Someone investing £10,000 a year in a pension currently worth £250,000 will breach the LTA by the time they’re 67 (assuming earnings growth of 3 per cent, investment growth of 6 per cent and 2 per cent inflation), said Gregor Munro, financial planner at Johnston Carmichael Wealth.

“Public sector workers –doctors, teachers, civil servants – who might not envisage this being an issue are likely to be impacted as anyone likely to receive a final salary pension in excess of £50,000 a year at retirement could be affected.”

Pension scheme members already close to or above the £1m LTA will be given the chance to apply to HMRC for protection, as they can with the existing limit, but new details have not yet been published.

Existing protection arrangements often involve making no further payments into your pension, although some forms of protection allow for future contributions.

“Many pension savers have benefited from applying for protection to preserve ‘lifetime allowances’ above the £1m proposed limit, although there is often a trade-off for securing these allowances of not making future pension contributions as this would result in some protections being lost,” said Smith.

The proposed changes mean some workers will need to review their whole retirement saving plans, including any workplace and private pensions built up. That may involve reducing or ceasing pension contributions, “de-risking” them to ensure that investment growth doesn’t take the pot above the new LTA or saving instead through non-pension arrangements, such as Isas.

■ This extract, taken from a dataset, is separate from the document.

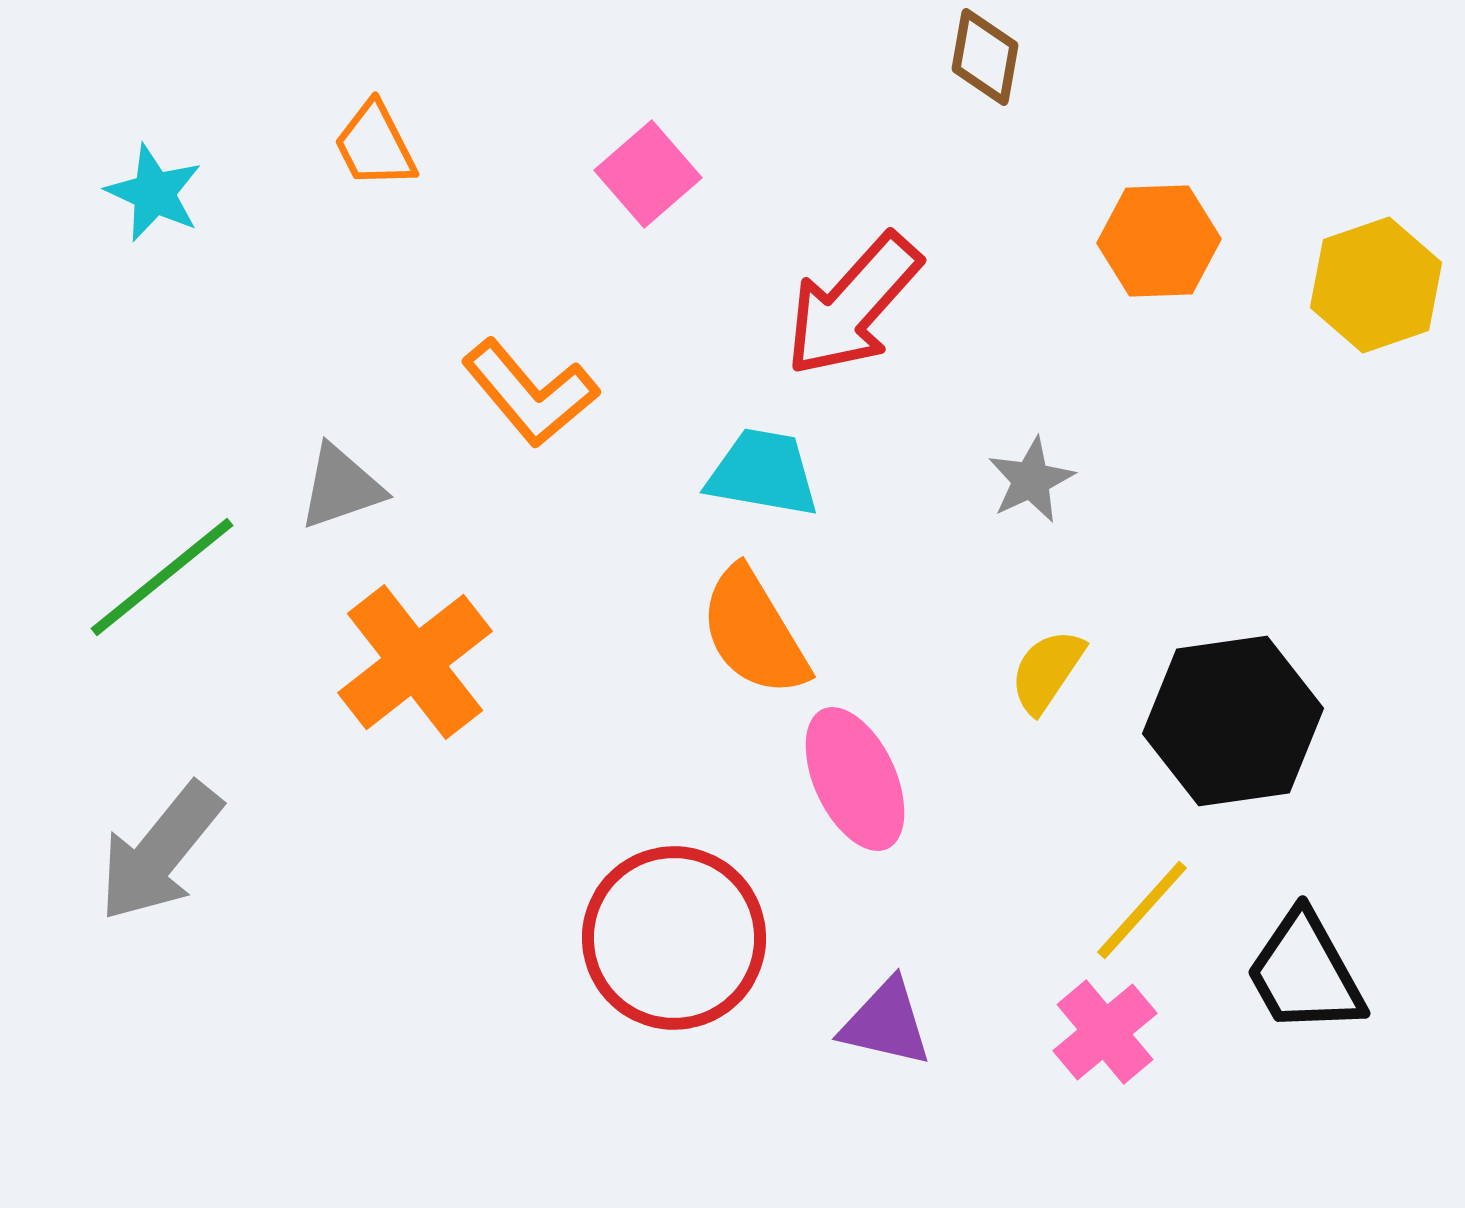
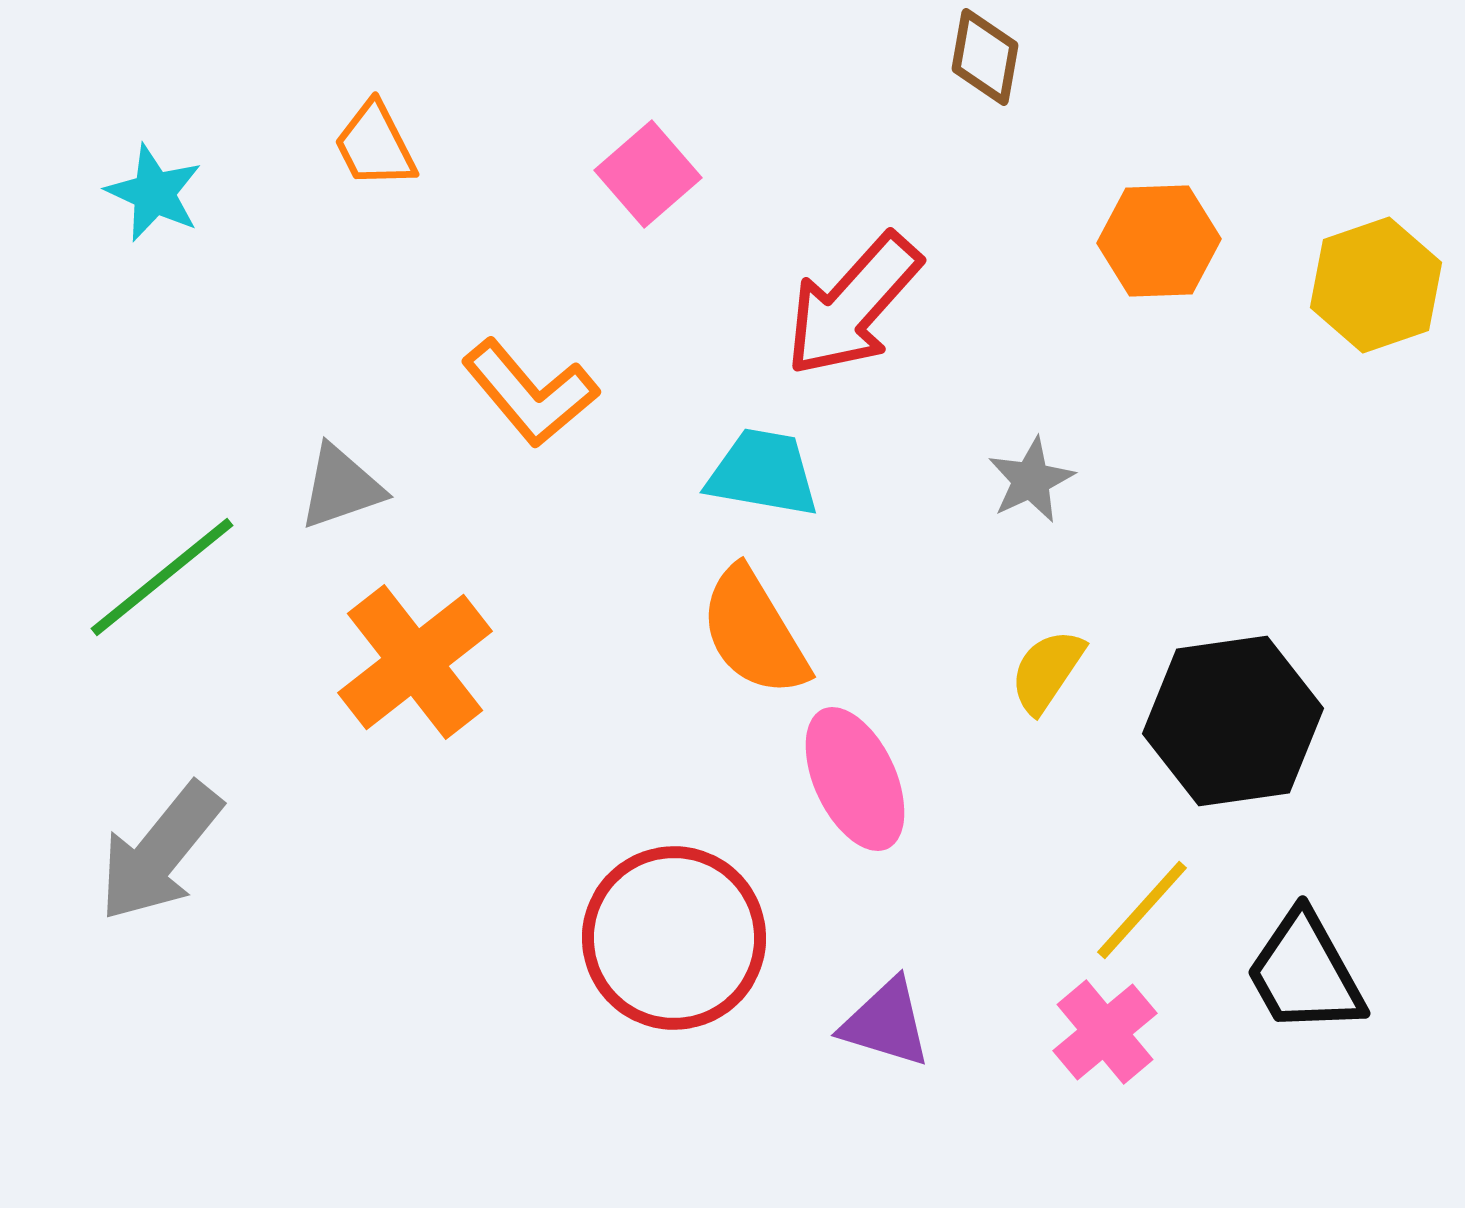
purple triangle: rotated 4 degrees clockwise
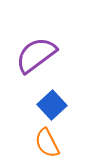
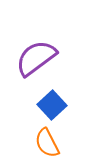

Some will also be tempted to access their pensions sooner, under new rules taking effect next month giving people greater freedom with pension pots from age 55.

Jackie Holmes, a senior consultant at Towers Watson, said: “Someone with pension savings at the level of the LTA should therefore be better off taking their 25 per cent tax-free lump sum and putting the rest into drawdown; if they leave it untouched, investment growth could take them over the limit.”